Description of the task: Reproduce every line of the records below, word for word and in the same order.

(Records)

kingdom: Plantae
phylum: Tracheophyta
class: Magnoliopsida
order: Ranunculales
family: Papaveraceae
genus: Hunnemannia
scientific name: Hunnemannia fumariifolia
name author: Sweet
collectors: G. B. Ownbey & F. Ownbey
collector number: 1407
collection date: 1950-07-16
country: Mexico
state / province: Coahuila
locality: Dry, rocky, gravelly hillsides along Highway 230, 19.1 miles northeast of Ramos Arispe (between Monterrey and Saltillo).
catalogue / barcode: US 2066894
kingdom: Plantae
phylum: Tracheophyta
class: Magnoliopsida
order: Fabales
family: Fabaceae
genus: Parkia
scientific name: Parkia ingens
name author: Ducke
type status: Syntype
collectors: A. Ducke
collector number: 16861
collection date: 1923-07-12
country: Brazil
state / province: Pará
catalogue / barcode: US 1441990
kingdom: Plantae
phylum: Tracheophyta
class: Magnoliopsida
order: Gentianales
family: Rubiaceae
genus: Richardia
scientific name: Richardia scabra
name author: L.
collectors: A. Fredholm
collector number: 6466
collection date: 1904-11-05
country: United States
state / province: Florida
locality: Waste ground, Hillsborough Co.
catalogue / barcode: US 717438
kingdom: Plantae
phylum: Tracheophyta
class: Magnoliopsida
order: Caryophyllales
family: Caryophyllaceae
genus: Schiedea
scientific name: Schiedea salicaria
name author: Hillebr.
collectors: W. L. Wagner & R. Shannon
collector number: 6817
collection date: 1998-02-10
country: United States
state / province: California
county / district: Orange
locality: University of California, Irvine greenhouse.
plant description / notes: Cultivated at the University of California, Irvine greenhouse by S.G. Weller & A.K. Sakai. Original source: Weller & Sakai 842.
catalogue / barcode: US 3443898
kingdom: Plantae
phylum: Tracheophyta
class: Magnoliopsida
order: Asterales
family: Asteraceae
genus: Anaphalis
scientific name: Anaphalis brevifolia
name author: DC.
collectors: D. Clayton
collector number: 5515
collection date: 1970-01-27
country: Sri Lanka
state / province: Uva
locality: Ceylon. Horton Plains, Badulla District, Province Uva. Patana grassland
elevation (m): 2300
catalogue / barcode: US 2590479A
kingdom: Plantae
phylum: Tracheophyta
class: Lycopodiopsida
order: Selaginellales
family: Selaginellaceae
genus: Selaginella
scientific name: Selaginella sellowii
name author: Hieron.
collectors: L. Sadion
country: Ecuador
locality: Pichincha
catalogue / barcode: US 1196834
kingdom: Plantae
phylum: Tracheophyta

Solution:
kingdom: Plantae
phylum: Tracheophyta
class: Magnoliopsida
order: Ranunculales
family: Papaveraceae
genus: Hunnemannia
scientific name: Hunnemannia fumariifolia
name author: Sweet
collectors: G. B. Ownbey & F. Ownbey
collector number: 1407
collection date: 1950-07-16
country: Mexico
state / province: Coahuila
locality: Dry, rocky, gravelly hillsides along Highway 230, 19.1 miles northeast of Ramos Arispe (between Monterrey and Saltillo).
catalogue / barcode: US 2066894
kingdom: Plantae
phylum: Tracheophyta
class: Magnoliopsida
order: Fabales
family: Fabaceae
genus: Parkia
scientific name: Parkia ingens
name author: Ducke
type status: Syntype
collectors: A. Ducke
collector number: 16861
collection date: 1923-07-12
country: Brazil
state / province: Pará
catalogue / barcode: US 1441990
kingdom: Plantae
phylum: Tracheophyta
class: Magnoliopsida
order: Gentianales
family: Rubiaceae
genus: Richardia
scientific name: Richardia scabra
name author: L.
collectors: A. Fredholm
collector number: 6466
collection date: 1904-11-05
country: United States
state / province: Florida
locality: Waste ground, Hillsborough Co.
catalogue / barcode: US 717438
kingdom: Plantae
phylum: Tracheophyta
class: Magnoliopsida
order: Caryophyllales
family: Caryophyllaceae
genus: Schiedea
scientific name: Schiedea salicaria
name author: Hillebr.
collectors: W. L. Wagner & R. Shannon
collector number: 6817
collection date: 1998-02-10
country: United States
state / province: California
county / district: Orange
locality: University of California, Irvine greenhouse.
plant description / notes: Cultivated at the University of California, Irvine greenhouse by S.G. Weller & A.K. Sakai. Original source: Weller & Sakai 842.
catalogue / barcode: US 3443898
kingdom: Plantae
phylum: Tracheophyta
class: Magnoliopsida
order: Asterales
family: Asteraceae
genus: Anaphalis
scientific name: Anaphalis brevifolia
name author: DC.
collectors: D. Clayton
collector number: 5515
collection date: 1970-01-27
country: Sri Lanka
state / province: Uva
locality: Ceylon. Horton Plains, Badulla District, Province Uva. Patana grassland
elevation (m): 2300
catalogue / barcode: US 2590479A
kingdom: Plantae
phylum: Tracheophyta
class: Lycopodiopsida
order: Selaginellales
family: Selaginellaceae
genus: Selaginella
scientific name: Selaginella sellowii
name author: Hieron.
collectors: L. Sadion
country: Ecuador
locality: Pichincha
catalogue / barcode: US 1196834
kingdom: Plantae
phylum: Tracheophyta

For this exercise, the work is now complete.